■ WHAT IS BEING ASKED ■
In your copy of the data, include no pictures and alter nothing else.

■ DATASET CONTENT ■
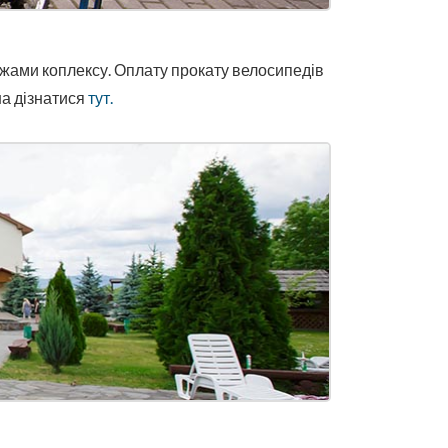
ежами коплексу. Оплату прокату велосипедів
на дізнатися
тут.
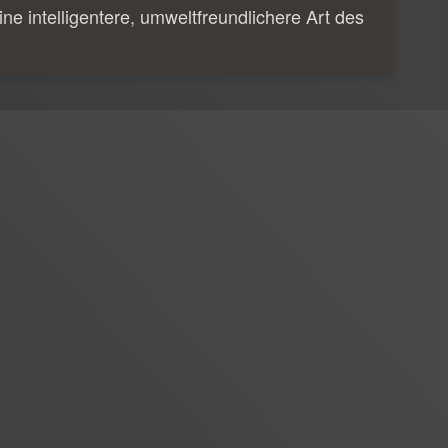
ine intelligentere, umweltfreundlichere Art des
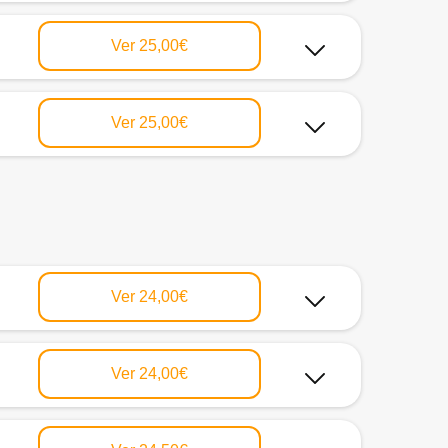
Ver
25,00€
Ver
25,00€
Ver
24,00€
Ver
24,00€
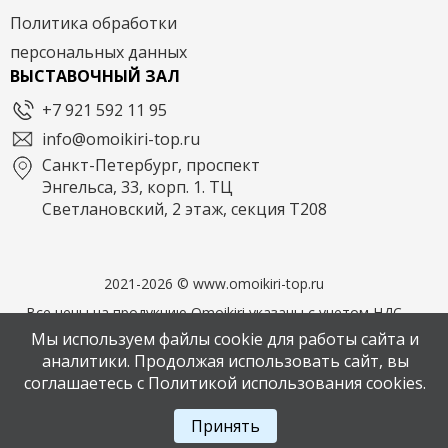
Политика обработки
персональных данных
ВЫСТАВОЧНЫЙ ЗАЛ
+7 921 592 11 95
info@omoikiri-top.ru
Санкт-Петербург, проспект
Энгельса, 33, корп. 1. ТЦ
Светлановский, 2 этаж, секция Т208
2021-2026 © www.omoikiri-top.ru
Все цены на продукцию Omoikiri указаны с учетом НДС
22%. Официальный дилер Omoikiri в СПБ. Фирменный
Мы используем файлы cookie для работы сайта и
магазин OMOIKIRI
аналитики. Продолжая использовать сайт, вы
соглашаетесь с Политикой использования cookies.
Написать в мессенджер MAX
Принять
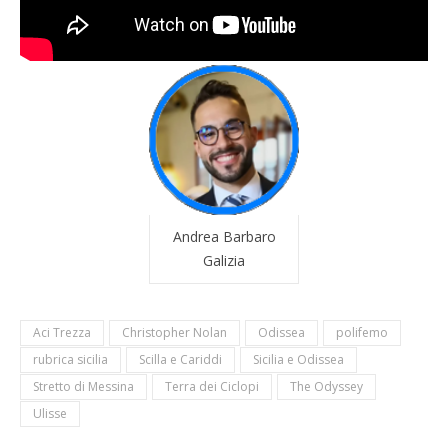
Andrea Barbaro
Galizia
Aci Trezza
Christopher Nolan
Odissea
polifemo
rubrica sicilia
Scilla e Cariddi
Sicilia e Odissea
Stretto di Messina
Terra dei Ciclopi
The Odyssey
Ulisse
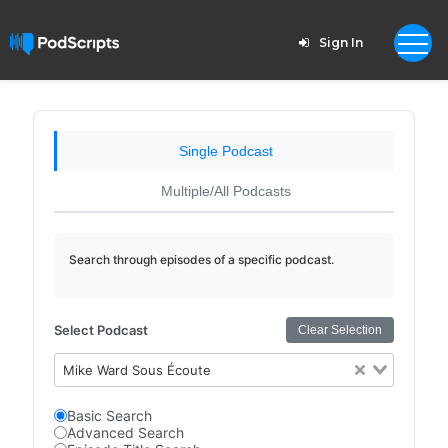
Sign In
Single Podcast
Multiple/All Podcasts
Search through episodes of a specific podcast.
Select Podcast
Clear Selection
Mike Ward Sous Écoute
Basic Search
Advanced Search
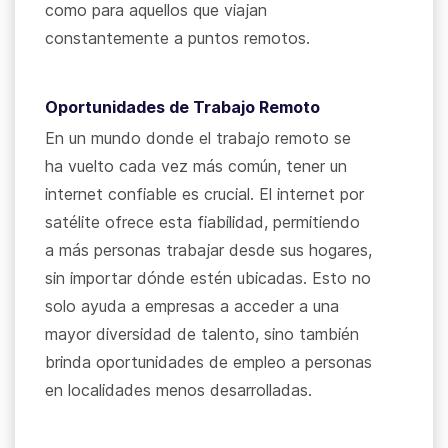
como para aquellos que viajan
constantemente a puntos remotos.
Oportunidades de Trabajo Remoto
En un mundo donde el trabajo remoto se
ha vuelto cada vez más común, tener un
internet confiable es crucial. El internet por
satélite ofrece esta fiabilidad, permitiendo
a más personas trabajar desde sus hogares,
sin importar dónde estén ubicadas. Esto no
solo ayuda a empresas a acceder a una
mayor diversidad de talento, sino también
brinda oportunidades de empleo a personas
en localidades menos desarrolladas.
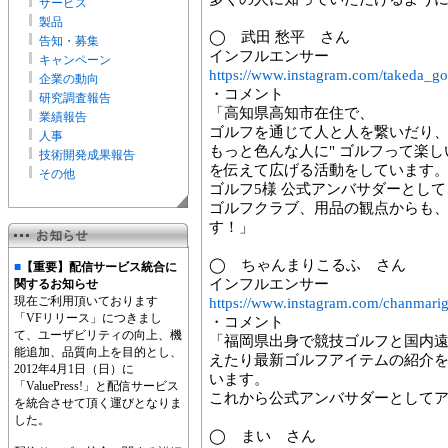
サービス
製品
◯ 武田 愁平 さん
告知・募集
インフルエンサー
キャンペーン
https://www.instagram.com/takeda_gol
企業の動向
・コメント
研究調査報告
「高知県高知市在住で、
業績報告
ゴルフを通じて人と人を繋いだり
人事
もっと色んな人に" ゴルフって楽し
技術開発成果報告
を伝えて広げる活動をしています
その他
ゴルフ5様 公式アンバサダーとして
ゴルフクラブ、用品の観点からも
す！」
◯ ちゃんまりこるふ さん
■
【重要】配信サービス統合に
インフルエンサー
関するお知らせ
現在ご利用頂いております
https://www.instagram.com/chanmarig
「VFリリース」につきまし
・コメント
て、ユーザビリティの向上、機
「福岡県出身で競技ゴルフと国内
能追加、品質向上を目的とし、
えたり最新ゴルフアイテムの紹介をIns
2012年4月1日（日）に
います。
「ValuePress!」と配信サービス
これから公式アンバサダーとして
を統合させて頂く運びとなりま
した。
◯ まい さん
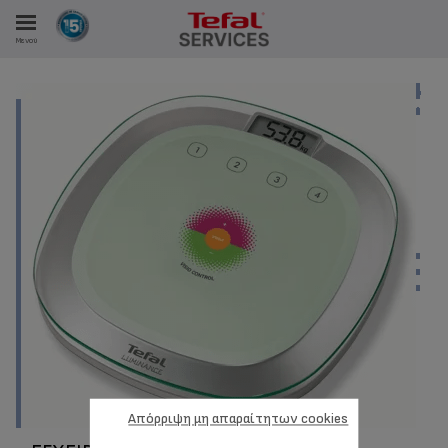
Μενού
ΑΝΑΛΩΤΩΝ
ΙΣΤΡΏΣΕΙΣ ΜΑΣ
Απόρριψη μη απαραίτητων cookies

■ TASK RESULT ■
ежами коплексу. Оплату прокату велосипедів
на дізнатися
тут.
ine intelligentere, umweltfreundlichere Art des
Ver
25,00€
Ver
25,00€
Ver
24,00€
Ver
24,00€
Политика обработки
персональных данных
ВЫСТАВОЧНЫЙ ЗАЛ
+7 921 592 11 95
info@omoikiri-top.ru
Санкт-Петербург, проспект
Энгельса, 33, корп. 1. ТЦ
Светлановский, 2 этаж, секция Т208
2021-2026 © www.omoikiri-top.ru
Все цены на продукцию Omoikiri указаны с учетом НДС
22%. Официальный дилер Omoikiri в СПБ. Фирменный
Мы используем файлы cookie для работы сайта и
магазин OMOIKIRI
аналитики. Продолжая использовать сайт, вы
соглашаетесь с Политикой использования cookies.
Написать в мессенджер MAX
Принять
Andrea Barbaro
Galizia
Aci Trezza
Christopher Nolan
Odissea
polifemo
rubrica sicilia
Scilla e Cariddi
Sicilia e Odissea
Stretto di Messina
Terra dei Ciclopi
The Odyssey
Ulisse
Sign In
Single Podcast
Multiple/All Podcasts
Search through episodes of a specific podcast.
Select Podcast
Clear Selection
Mike Ward Sous Écoute
Basic Search
Advanced Search
como para aquellos que viajan
constantemente a puntos remotos.
Oportunidades de Trabajo Remoto
En un mundo donde el trabajo remoto se
ha vuelto cada vez más común, tener un
internet confiable es crucial. El internet por
satélite ofrece esta fiabilidad, permitiendo
a más personas trabajar desde sus hogares,
sin importar dónde estén ubicadas. Esto no
solo ayuda a empresas a acceder a una
mayor diversidad de talento, sino también
brinda oportunidades de empleo a personas
en localidades menos desarrolladas.
サービス
製品
◯ 武田 愁平 さん
告知・募集
インフルエンサー
キャンペーン
https://www.instagram.com/takeda_gol
企業の動向
・コメント
研究調査報告
「高知県高知市在住で、
業績報告
ゴルフを通じて人と人を繋いだり
人事
もっと色んな人に" ゴルフって楽し
技術開発成果報告
を伝えて広げる活動をしています
その他
ゴルフ5様 公式アンバサダーとして
ゴルフクラブ、用品の観点からも
す！」
◯ ちゃんまりこるふ さん
■
【重要】配信サービス統合に
インフルエンサー
関するお知らせ
現在ご利用頂いております
https://www.instagram.com/chanmarig
「VFリリース」につきまし
・コメント
て、ユーザビリティの向上、機
「福岡県出身で競技ゴルフと国内
能追加、品質向上を目的とし、
えたり最新ゴルフアイテムの紹介をIns
2012年4月1日（日）に
います。
「ValuePress!」と配信サービス
これから公式アンバサダーとして
を統合させて頂く運びとなりま
した。
◯ まい さん
Μενού
ΑΝΑΛΩΤΩΝ
ΙΣΤΡΏΣΕΙΣ ΜΑΣ
Απόρριψη μη απαραίτητων cookies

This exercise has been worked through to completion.